Don't entirely blame the politicians
Blame the contractor who took the money and couldn't deliver what they had agreed to. This is what happens when the military contracts everything out to the lowest bidder and it happens all of the time (there's a REASON they're the LOWEST bidder). We lost over half a billion on this project, and if anyone suggested cutting the defense budget by the same amount, we'd blame the Democrats for gutting our military. Apparently we'd rather give away money and get nothing to show for it than cut ANY percentage from our defense budget and be more careful with whom we contract business to.
These ships are the 'product'..
of Arlen Specter's meddling in the pork process, he succeeded in getting these 2 lemons in the budget even though there were serious questions about the ability of the shipbuilder to be able to construct them. Specter held up other legislative items until he got his way, and marvel at the result! And this kind of garbage STILL goes on all the time, in all aspects of the Federal govt, not just Defense! Anyone wonder why we have the financial mess we do?

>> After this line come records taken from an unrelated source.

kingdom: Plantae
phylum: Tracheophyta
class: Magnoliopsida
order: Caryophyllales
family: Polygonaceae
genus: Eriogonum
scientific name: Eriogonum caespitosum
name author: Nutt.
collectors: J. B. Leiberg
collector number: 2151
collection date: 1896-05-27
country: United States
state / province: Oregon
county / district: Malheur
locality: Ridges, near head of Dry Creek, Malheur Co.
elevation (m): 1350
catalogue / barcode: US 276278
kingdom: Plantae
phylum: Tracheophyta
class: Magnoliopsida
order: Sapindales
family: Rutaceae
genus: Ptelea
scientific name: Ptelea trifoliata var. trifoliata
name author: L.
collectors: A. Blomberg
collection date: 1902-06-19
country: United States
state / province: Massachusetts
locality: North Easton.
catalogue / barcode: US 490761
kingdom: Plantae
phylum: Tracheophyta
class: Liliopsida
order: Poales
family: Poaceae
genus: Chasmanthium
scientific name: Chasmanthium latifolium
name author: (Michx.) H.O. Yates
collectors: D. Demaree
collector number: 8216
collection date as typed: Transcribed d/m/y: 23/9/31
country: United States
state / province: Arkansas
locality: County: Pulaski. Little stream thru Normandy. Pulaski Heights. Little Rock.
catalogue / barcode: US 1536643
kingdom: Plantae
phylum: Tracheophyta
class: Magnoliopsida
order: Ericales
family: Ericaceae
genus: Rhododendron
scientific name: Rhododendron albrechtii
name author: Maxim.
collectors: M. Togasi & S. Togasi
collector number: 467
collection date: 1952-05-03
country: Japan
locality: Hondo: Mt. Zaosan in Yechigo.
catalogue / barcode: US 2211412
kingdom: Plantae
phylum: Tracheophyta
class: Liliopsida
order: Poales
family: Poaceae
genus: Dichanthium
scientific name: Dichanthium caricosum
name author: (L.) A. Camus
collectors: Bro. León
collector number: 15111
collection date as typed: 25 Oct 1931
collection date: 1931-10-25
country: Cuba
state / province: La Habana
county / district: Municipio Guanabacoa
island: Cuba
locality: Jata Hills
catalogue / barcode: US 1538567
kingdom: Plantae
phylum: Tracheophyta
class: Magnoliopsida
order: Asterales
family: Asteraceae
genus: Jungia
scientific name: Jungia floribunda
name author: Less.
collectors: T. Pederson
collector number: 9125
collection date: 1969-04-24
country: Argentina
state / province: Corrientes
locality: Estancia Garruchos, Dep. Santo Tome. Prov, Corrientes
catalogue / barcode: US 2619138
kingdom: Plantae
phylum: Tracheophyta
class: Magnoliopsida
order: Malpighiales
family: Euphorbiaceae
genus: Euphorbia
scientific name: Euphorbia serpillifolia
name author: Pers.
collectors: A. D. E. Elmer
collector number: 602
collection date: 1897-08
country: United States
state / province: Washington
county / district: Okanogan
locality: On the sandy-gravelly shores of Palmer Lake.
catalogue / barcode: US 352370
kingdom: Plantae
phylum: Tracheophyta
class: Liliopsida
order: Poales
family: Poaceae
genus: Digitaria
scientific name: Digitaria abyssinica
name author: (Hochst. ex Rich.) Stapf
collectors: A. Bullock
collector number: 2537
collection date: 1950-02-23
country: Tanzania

300 million-just a drop in the bucket
The race is on to bankrupt the country. Think not? We have 60b unaccounted for in Iraq. Countless billions in Afghanistan. We're spending more on "defense" that the next ten nations. And the pearl I like is Rumsfeld on September 10, 2001(what a coincidence) announces the Pentagon can't find 2.3 TRILLION bucks. That's with 12 zeros folks. And these clowns are talking about balancing the budget? Ain't gonna happen
$300 million loss in a government contracting fiasco
I would hope the builders, or their successors in the case of bankruptcy, are no longer allowed to receive any kind of government contract. The government contractor/s responsible for this fiasco should have been thrown in jail or fired.
well, the government pays
well, the government pays about 2 or 3 times more for an electric scooter for (disabled people)than it has to so, this shouldn't surpirse us.
To be fair...
The scooter companies intentionally overcharge the government 2 to 3 times what the scooters cost. Yes, the government is stupid for paying, but let's be honest: the healthcare industry is comprised of unscrupulous financial terrorists who bilk the taxpayers out of hundreds of billions, then turn around and complain to the government that their taxes are too high. And any thought of "reforming" the industry to get rid of waste like this is considered "socialist" or "anti-capitalist."
And
more than 60% of them don't really qualify! I see someone listens to Neil Boortz
handicapped scooters-reply
Lost Sailor,
It's not all the "Government," and you don't have to mainline some a.m. radio sabre-rattler to have read the following news story-The feds discovered that scooter co.'s were using dead Dr.'s federal I.D. #'s to provide authorization to patients who were "created" through identity theft, so that the government (us) was billed for scooters not prescribed and not delivered to people who didn't need them, hadn't gotten them, and didn't know scooters had been "ordered" in their names! So, in the new American tradition, nobody is even ill, and no medical device is being made, while the taxpayer gets the bill, and the medical mafia gets paid! In the U.S.A, we BILK 'em right, or we don't build 'em at all!
Hail to the Chief
Progress!
Glad to see that these and more ghost fleet ships are finding their homes. Luckily, there have been no major environmental impacts from this anchored bone yard, but actually, they are slowly taking away one of the best local fishing holes round these parts!